Tuesday, October 7, 2008

Will Obama give healthcare a Fannie Mae?

I don't watch enough television to have seen the ad more than twice, but I have been struck by the fact that it is possible to find all of Sen. Barack Obama's television ads on YouTube except for one. It's the one in which he casts his health plan as a common sense compromise between Right and Left.

It's a ridiculous claim, but you may not know that if you don't know your Kentucky history circa 1994, when we enacted his plan. Or you could listen to Michael Cannon, director of health policy studies at the Cato Institute. He was on the Cato Daily Podcast this morning after seeing the ad. He testified:

"The Obama campaign has cast John McCain's health plan as extreme and their own health plan as moderate. There is even an ad the Obama campaign has put on the air that shows two different extremes and the Obama plan in the middle. On one extreme is government run healthcare; the other extreme is insurance companies denying people coverage but Obama is going to avoid both of those extremes. The Obama ad is misleading in every particular. It's misleading because he does support a government run health care system with higher taxes for everybody. He would have health insurance companies denying coverage to people. The fact that he has proposed to require health insurance companies to charge the same premiums to everyone means that those insurance companies are going to avoid sick people. If you can only charge a sick person the average premium then you know they are a liabilty for you and you are going to try to get rid of them any you can and only sign up healthy people. So Barack Obama proposes to have health insurance companies deny care to people and skimp on care for those who need it. It's a pretty misleading ad and, unfortunately, the media have really given him pass on this."

In essence, once all the health insurance companies in America are offering the same plans at the same premiums, the only way to get coverage for the people who can't get coverage is to expand government coverage. Then the private premiums will be so high, more people will clamor for government coverage. It's no stretch to imagine some kind of public-private GSE monster emerging from the wreckage to lead polticians around by the nose like the once-powerful mortgage giants did not so long ago.

3 comments:

Anonymous said...

I hope the McCain campaign is reading this!

Hempy said...

Maybe Michael Cannon of the Cato Institute should read Obamanomics by John R. Talbott. Talbott explains:

"Obama's plan is to create a health insurance system that will cover all Americans, including the self-employed and small businesses. Under his plan, nobody will be turned down from insurance because of pre-existing conditions. All essential medical services will be covered, including mental healthcare. (p. 148)

OBAMA'S PLAN TO COVER UNINSURED AMERICANS: Obama will make available a new national health plan to all Americans, including the self-employed and small businesses, to buy affordable health coverage that is similar to the plan available to members of Congress… Obama will require that all children have healthcare coverage." (p. 148)

If Cannon were so concerned about taxes, why isn't he following Alexander Hamilton's advice on proportional taxation?

In Federalist Paper 12, Hamilton wrote:

"The ability of a country to pay taxes must always be proportioned, in a great degree, to the quantity of money in circulation, and to the celerity with which it circulates.
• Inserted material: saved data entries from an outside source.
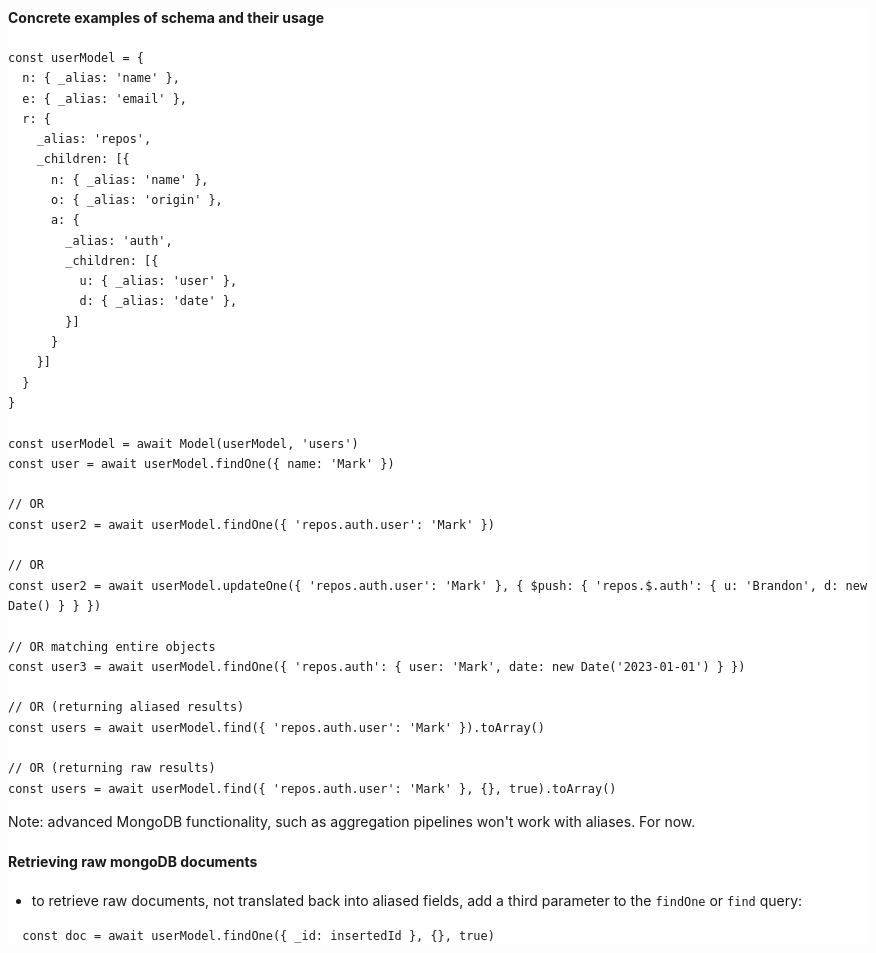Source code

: 
#### Concrete examples of schema and their usage

```
const userModel = {
  n: { _alias: 'name' },
  e: { _alias: 'email' },
  r: {
    _alias: 'repos',
    _children: [{
      n: { _alias: 'name' },
      o: { _alias: 'origin' },
      a: {
        _alias: 'auth',
        _children: [{
          u: { _alias: 'user' },
          d: { _alias: 'date' },
        }]
      }
    }]
  }
}

const userModel = await Model(userModel, 'users')
const user = await userModel.findOne({ name: 'Mark' })

// OR
const user2 = await userModel.findOne({ 'repos.auth.user': 'Mark' })

// OR
const user2 = await userModel.updateOne({ 'repos.auth.user': 'Mark' }, { $push: { 'repos.$.auth': { u: 'Brandon', d: new Date() } } })

// OR matching entire objects
const user3 = await userModel.findOne({ 'repos.auth': { user: 'Mark', date: new Date('2023-01-01') } })

// OR (returning aliased results)
const users = await userModel.find({ 'repos.auth.user': 'Mark' }).toArray()

// OR (returning raw results)
const users = await userModel.find({ 'repos.auth.user': 'Mark' }, {}, true).toArray()
```

Note: advanced MongoDB functionality, such as aggregation pipelines won't work with aliases. For now.

#### Retrieving raw mongoDB documents

- to retrieve raw documents, not translated back into aliased fields, add a third parameter to the `findOne` or `find` query:

```
  const doc = await userModel.findOne({ _id: insertedId }, {}, true)
```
Commerce, contributing to both these objects, must of necessity render the payment of taxes easier, and facilitate the requisite supplies to the treasury."

A proportional tax system would basically be a toll on all transactions, and would result in lower taxes for everybody.

I suppose however, that Cannon thinks that it would be terribly unjust for banks to have to pay a transaction fee on the $1.5 trillion a year they launder in drug money.

David Adams said...

The point is that Obama is no longer selling the approach spelled out in Obamanomics.